I have setup my Kafka connector by following Neo4j Documentation and testing the connector by publishing messages using Kafka and expecting the message to be transformed to a Neo4j node. Here is my Sink configuration,
{
"name": "SomeName",
"config": {
"topics": "SomeTopicName",
"connector.class": "streams.kafka.connect.sink.Neo4jSinkConnector",
"key.converter": "org.apache.kafka.connect.json.JsonConverter",
"key.converter.schemas.enable": false,
"value.converter": "org.apache.kafka.connect.json.JsonConverter",
"value.converter.schemas.enable": false,
"errors.retry.timeout": "-1",
"errors.retry.delay.max.ms": "1000",
"errors.tolerance": "all",
"errors.log.enable": true,
"errors.log.include.messages": true,
"neo4j.database": "someDb",
"neo4j.server.uri": "neo4j://X.X.X.X:XXXX",
"neo4j.authentication.basic.username": "neo4j",
"neo4j.authentication.basic.password": "password",
"neo4j.batch.parallelize": false,
"neo4j.connection.max.pool.size": 500,
"neo4j.topic.cypher.SomeTopicName": "query"
}
The basic injection works fine, like broadcasting 10k messages is showing 10k nodes in Neo4j. But, when I broadcast 500k messages, I see only 350k nodes in Neo4j. I don't see any error in connector logs or Neo4j logs. If I run the broadcast with the same set of 500k nodes again, missing nodes are added. Like I need to repeat this run until I see the complete 500k nodes in Neo4j.
Expected Behavior
I want to see all nodes in Neo4j or an error for missing nodes
Actual Behavior
Streamed Kafka messages are missing in Neo4j Database
How to Reproduce the Problem
I used basic cypher query,
MERGE(person:Person {uri: 'http://company#Person/' + event.personid})

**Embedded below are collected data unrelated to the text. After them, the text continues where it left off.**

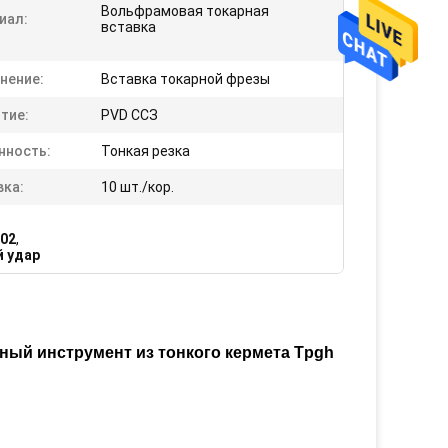
Вольфрамовая токарная
иал:
вставка
нение:
Вставка токарной фрезы
тие:
PVD ССЗ
нность:
Тонкая резка
вка:
10 шт./кор.
202
,
й удар
ный инструмент из тонкого кермета Tpgh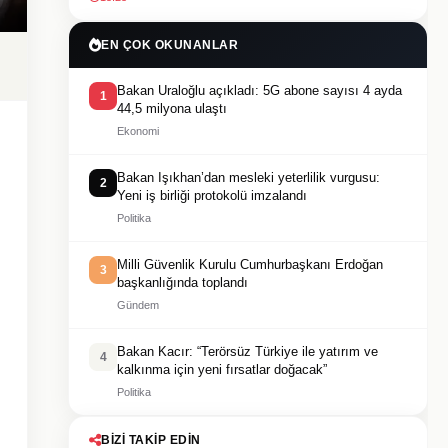
EN ÇOK OKUNANLAR
Bakan Uraloğlu açıkladı: 5G abone sayısı 4 ayda
1
44,5 milyona ulaştı
Ekonomi
Bakan Işıkhan’dan mesleki yeterlilik vurgusu:
2
Yeni iş birliği protokolü imzalandı
Politika
Milli Güvenlik Kurulu Cumhurbaşkanı Erdoğan
3
başkanlığında toplandı
Gündem
Bakan Kacır: “Terörsüz Türkiye ile yatırım ve
4
kalkınma için yeni fırsatlar doğacak”
Politika
BIZI TAKIP EDIN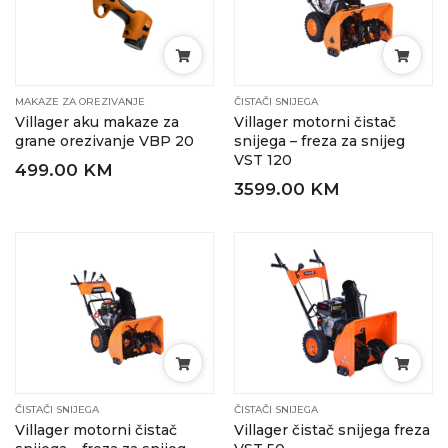
MAKAZE ZA OREZIVANJE
ČISTAČI SNIJEGA
Villager aku makaze za
Villager motorni čistač
grane orezivanje VBP 20
snijega – freza za snijeg
VST 120
499.00 KM
3599.00 KM
ČISTAČI SNIJEGA
ČISTAČI SNIJEGA
Villager motorni čistač
Villager čistač snijega freza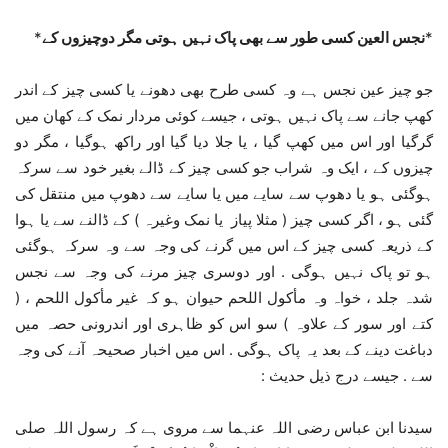
*
نجس العین کسی طور سے بھی پاک نہیں ہوتی مگر دوچیزوں کے
*
جو چیز عین نجس ہے وہ کسی طرح بھی دھونے یا کسی چیز کے اندر
کھپ جانے سے پاک نہیں ہوتی ، جیسے کوئی مردار نمک کے کھان میں
گرگیا اور اس میں کھپ گیا ، یا جلا دیا گیا اور راکھ ہوگیا ، مگر دو
چیزوں کے ، ایک وہ شراب جو کسی چیز کے ڈالے بغیر خود سے سرکہ
ہوگئی ہو یا دھوپ سے سایے میں یا سایے سے دھوپ میں منتقل کی
گئی ہو ، اگر کسی چیز ( مثلا پیاز یا نمک وغیرہ ) کے ڈالنے سے یا ہوا
کے ذریعہ کسی چیز کے اس میں گرنے کی وجہ سے وہ سرکہ ہوگئی
ہو تو پاک نہیں ہوگی . اور دوسری چیز مرنے کی وجہ سے نجس
شدہ جلد ، خواہ وہ مأکول اللحم حیوان ہو کہ غیر مأکول اللحم ، (
کتے اور سور کے علاوہ ) سو اس کو ظاہری اور اندرونی حصہ میں
دباغت دینے کے بعد یہ پاک ہوگی . اس میں اخبار صحیحہ آنے کی وجہ
سے . جیسے درج ذیل حدیث :
سیدنا ابن عباس رضی اللہ عنہما سے مروی ہے کہ رسول اللہ صلی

ON MATCH SET person.hasdescription=event.hasdescription, person.hascount=event.hascount
ON CREATE SET person.hasdescription=person.hasdescription, person.hascount=event.hascount return count(*) as count
Steps
- Create a Connector
- Broadcast Message to Topic
- Check In Neo4j
Versions
- OS: Centos
- neo4j:5-enterprise
- confluentinc/cp-enterprise-control-center:7.3.0
- cnfldemos/cp-server-connect-datagen:0.6.0-7.3.0
- confluentinc/cp-schema-registry:7.3.0
- confluentinc/cp-server:7.3.0
- confluentinc/cp-zookeeper:7.3.0